If you're developing the pipeline or adding new software, conda is probably the easiest way to run the pipeline because you can modify the environment easily. But to test that everything is working correctly, i'd suggest building the containers and running there. This is because it's easy to get software dependencies leaking in from your own computer, which means that the commands might fail for someone else on a different computer. Since containers try to provide the bare minimum, you have greater assurance that the conda environment (and therefore all containers) contains everything needed to run the pipeline.

Docker

Docker is a type of container virtualisation system. It is useful because it gives us a consistent environment on different computers, which means fewer installations and weird headache bugs.

Nextflow handles most of what we need to run the pipeline with nextflow, but if you just want to try out some commands that aren't installed on your computer you can run it in the docker container.

The downside to docker is that it requires root permission to use, and to relieve that requirement is a security issue.

As an example I'll use the existing bedtools container.

sudo docker pull biocontainers/bedtools
sudo docker run --rm -v "${PWD}:/data:rw" -w /data biocontainers/bedtools bedtools intersect -a left.bed -b right.bed

Breaking this apart. We first pull the container from dockerhub and run a command inside the container. --rm tells docker that we'd like it to remove the container (not the image) after it has finished running. -v "${PWD}:/data:rw tells docker that we'd like to mount our current working directory to /data inside the container, and that we'd like it to be read-writable (rw).
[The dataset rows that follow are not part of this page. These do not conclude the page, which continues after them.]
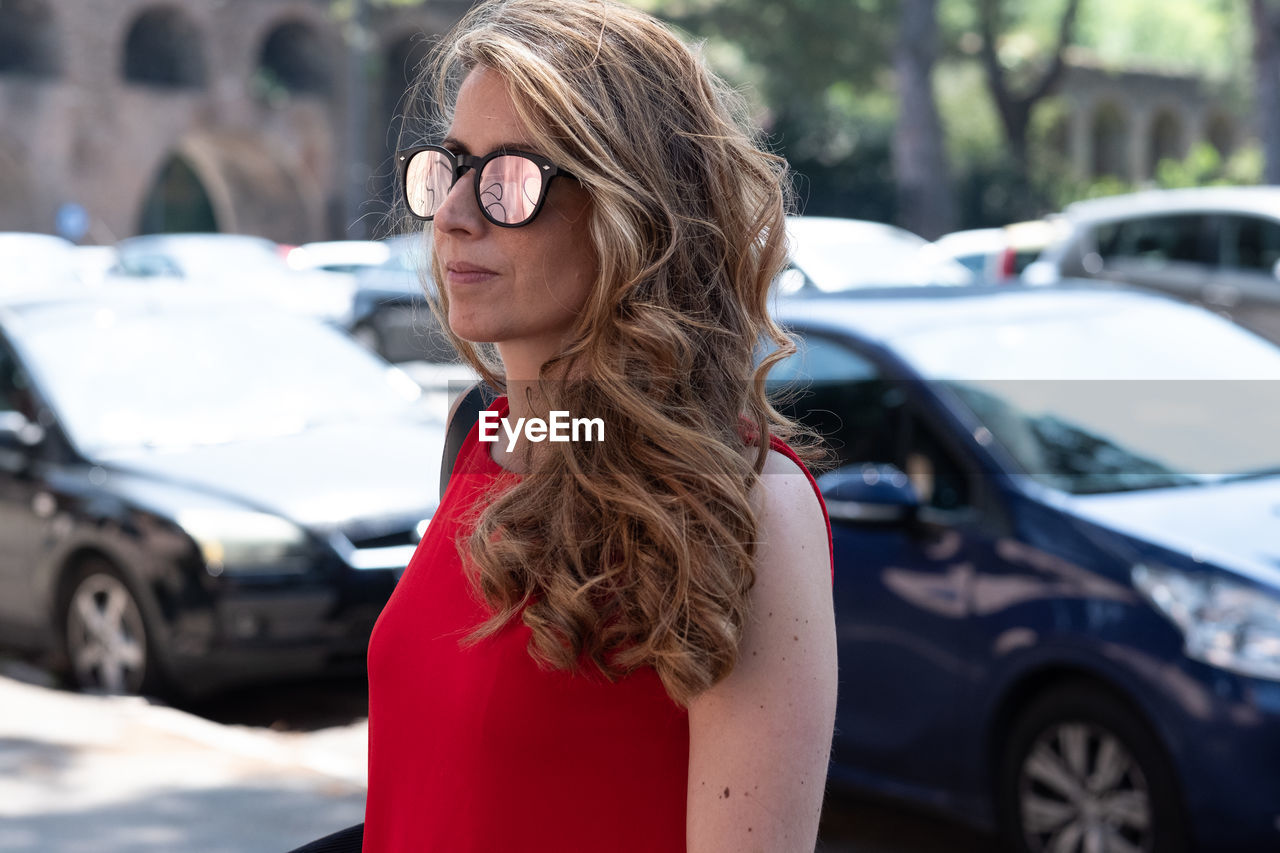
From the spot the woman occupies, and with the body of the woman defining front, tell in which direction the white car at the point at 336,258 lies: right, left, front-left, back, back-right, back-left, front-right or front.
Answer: back-right

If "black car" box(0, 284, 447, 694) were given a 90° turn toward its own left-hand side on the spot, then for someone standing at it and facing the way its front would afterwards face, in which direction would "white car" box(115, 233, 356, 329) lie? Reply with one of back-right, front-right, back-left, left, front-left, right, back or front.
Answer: front-left

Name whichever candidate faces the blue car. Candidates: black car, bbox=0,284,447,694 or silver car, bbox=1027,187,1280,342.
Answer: the black car

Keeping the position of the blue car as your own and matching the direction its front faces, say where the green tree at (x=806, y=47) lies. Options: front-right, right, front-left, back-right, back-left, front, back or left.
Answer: back-left

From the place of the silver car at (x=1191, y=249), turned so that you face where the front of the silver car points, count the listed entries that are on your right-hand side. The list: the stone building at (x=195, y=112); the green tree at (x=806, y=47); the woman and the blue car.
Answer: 2

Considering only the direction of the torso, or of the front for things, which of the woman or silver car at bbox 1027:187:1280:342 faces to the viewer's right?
the silver car

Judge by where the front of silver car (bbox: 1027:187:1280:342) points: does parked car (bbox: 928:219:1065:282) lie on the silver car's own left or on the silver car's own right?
on the silver car's own left

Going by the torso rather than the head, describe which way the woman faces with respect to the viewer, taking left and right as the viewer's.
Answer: facing the viewer and to the left of the viewer

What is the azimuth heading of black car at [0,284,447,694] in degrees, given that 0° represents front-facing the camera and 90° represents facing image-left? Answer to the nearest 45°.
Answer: approximately 315°

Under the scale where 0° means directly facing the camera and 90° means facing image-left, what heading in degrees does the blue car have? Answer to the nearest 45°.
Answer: approximately 315°

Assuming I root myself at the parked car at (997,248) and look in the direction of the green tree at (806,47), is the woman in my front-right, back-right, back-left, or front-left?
back-left

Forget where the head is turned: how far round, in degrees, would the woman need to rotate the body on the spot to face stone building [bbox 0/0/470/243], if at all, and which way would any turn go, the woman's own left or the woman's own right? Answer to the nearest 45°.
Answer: approximately 135° to the woman's own right

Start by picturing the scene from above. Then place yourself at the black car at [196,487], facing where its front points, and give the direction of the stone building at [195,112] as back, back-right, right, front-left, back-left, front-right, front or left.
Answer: back-left

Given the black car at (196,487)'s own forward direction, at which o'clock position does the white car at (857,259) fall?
The white car is roughly at 9 o'clock from the black car.

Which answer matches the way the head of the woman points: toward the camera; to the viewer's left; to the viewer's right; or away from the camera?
to the viewer's left
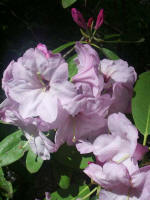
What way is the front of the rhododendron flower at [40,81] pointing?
toward the camera

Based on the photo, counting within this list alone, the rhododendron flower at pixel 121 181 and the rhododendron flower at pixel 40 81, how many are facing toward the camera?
2

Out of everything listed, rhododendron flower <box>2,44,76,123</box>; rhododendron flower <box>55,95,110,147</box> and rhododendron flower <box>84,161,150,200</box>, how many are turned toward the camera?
3

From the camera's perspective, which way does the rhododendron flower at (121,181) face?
toward the camera

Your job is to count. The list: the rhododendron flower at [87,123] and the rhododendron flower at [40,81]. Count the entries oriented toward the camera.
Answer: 2
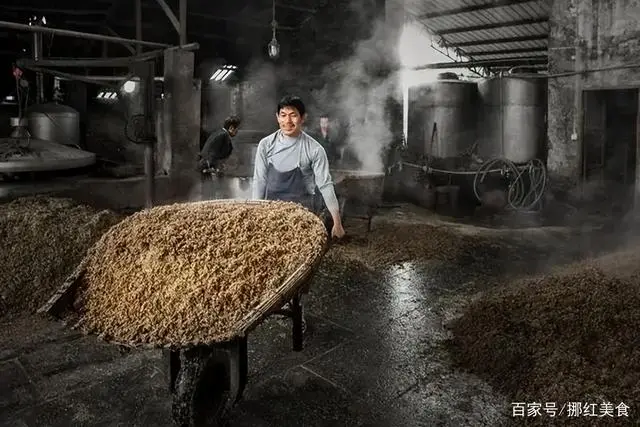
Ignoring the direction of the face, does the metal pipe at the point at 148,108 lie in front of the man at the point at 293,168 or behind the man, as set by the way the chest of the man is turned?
behind

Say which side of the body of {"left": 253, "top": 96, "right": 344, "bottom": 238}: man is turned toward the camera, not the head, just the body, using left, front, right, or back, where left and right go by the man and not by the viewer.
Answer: front

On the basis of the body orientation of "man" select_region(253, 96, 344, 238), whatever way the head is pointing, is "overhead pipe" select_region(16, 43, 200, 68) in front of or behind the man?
behind

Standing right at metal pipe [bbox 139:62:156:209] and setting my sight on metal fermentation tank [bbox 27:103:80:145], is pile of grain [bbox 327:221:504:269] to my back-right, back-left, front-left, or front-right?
back-right

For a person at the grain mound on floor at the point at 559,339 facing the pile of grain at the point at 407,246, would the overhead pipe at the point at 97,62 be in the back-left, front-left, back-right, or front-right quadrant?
front-left

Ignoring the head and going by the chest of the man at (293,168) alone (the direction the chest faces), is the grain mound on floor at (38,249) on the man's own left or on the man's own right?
on the man's own right

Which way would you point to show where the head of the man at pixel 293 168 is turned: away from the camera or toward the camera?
toward the camera

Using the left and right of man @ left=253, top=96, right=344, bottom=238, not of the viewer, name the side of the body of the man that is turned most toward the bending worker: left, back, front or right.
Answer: back

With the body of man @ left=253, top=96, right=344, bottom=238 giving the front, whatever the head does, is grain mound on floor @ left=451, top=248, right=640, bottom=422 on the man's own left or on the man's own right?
on the man's own left
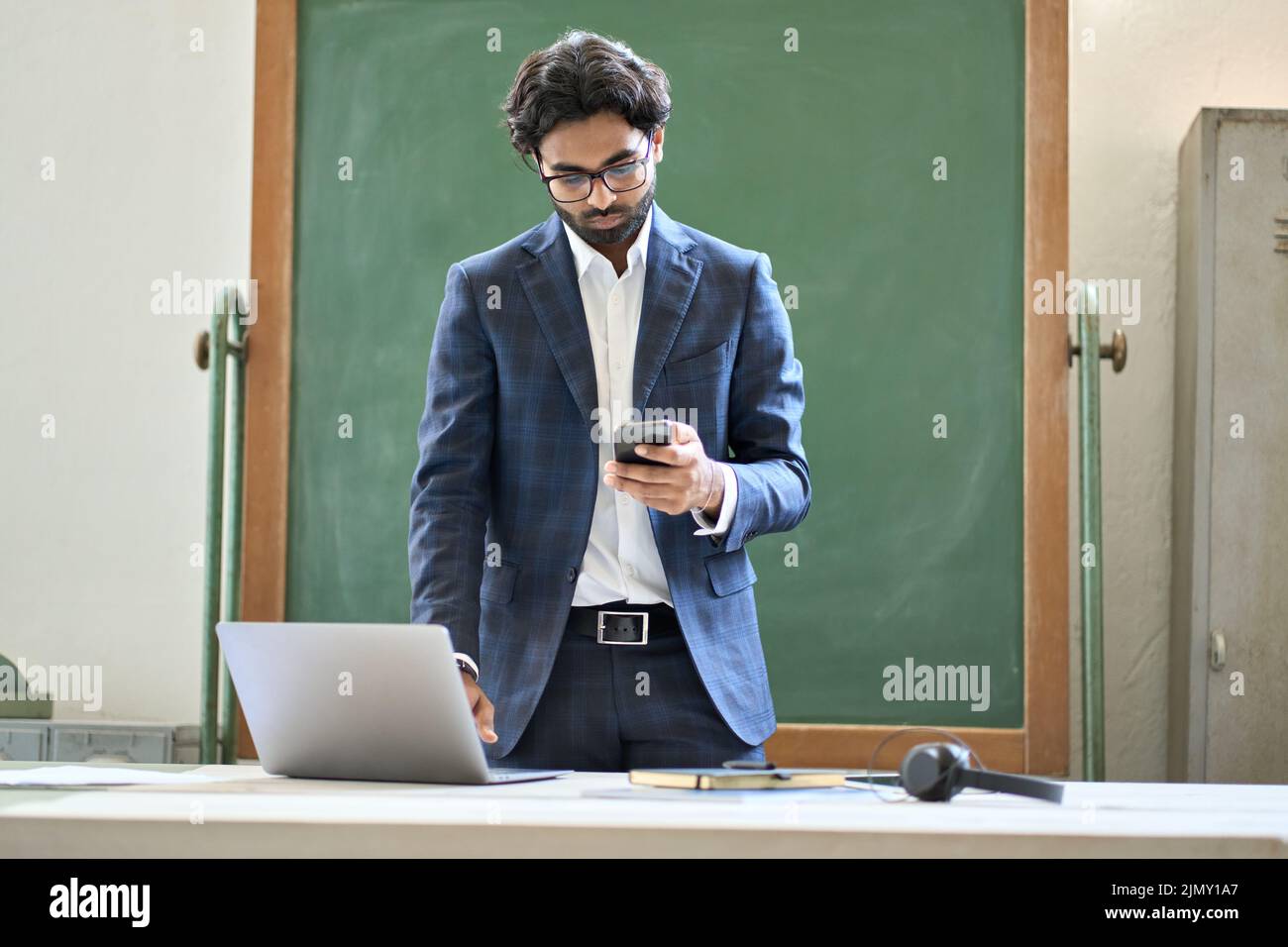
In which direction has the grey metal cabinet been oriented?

We also set the working directory (-w) inside the container to be /data (where we mounted the files in our current working directory), so we've replicated our current state. If you don't tell docker to mount your data like this, you won't be able to access your local files.

To view which images you have pulled you can use sudo docker images.

To run commands inside a container interactively, you need to add the -i -t flags.

sudo docker run --rm -it -v "${PWD}:/data:rw" biocontainers/bedtools bash

You can now interact with the container as if it was your own terminal.

Singularity

Singularity is similar to docker, it's a bit simpler for bioinformatics but isn't as well documented or popular.

It also doesn't require root permission to use, which makes it much easier to stay safe while developing.

Singularity can run existing docker images, so anything that's available on dockerhub is fine. I'll use the same bedtools image.

# Pull the most recent version of the image and save it locally in singularitys format to bedtools.sif
singularity pull bedtools.sif docker://biocontainers/bedtools:latest

singularity exec ./bedtools.sif bedtools intersect -a left.bed -b right.bed

This does the same thing as the docker example, but singularity mounts common paths and your current working directory for you so you don't need to worry as much.

You can also interactively work with singularity containers.

singularity shell ./bedtools.sif

There is a bit of a catch with singularity. Because the containers are essentially immutable, you can't normally read or write to system directories, which includes some temporary file directories (Technically there is a way, but I haven't really been able to get it working). In practice this means that you can't install software inside a singularity container after it's been built, and for commands that use temporary files you should explicitly set the temporary directory using a flag or the TMPDIR environment variable. sort always catches me out with this. If you get an error about 'read-only' filesystems, this is what that's about.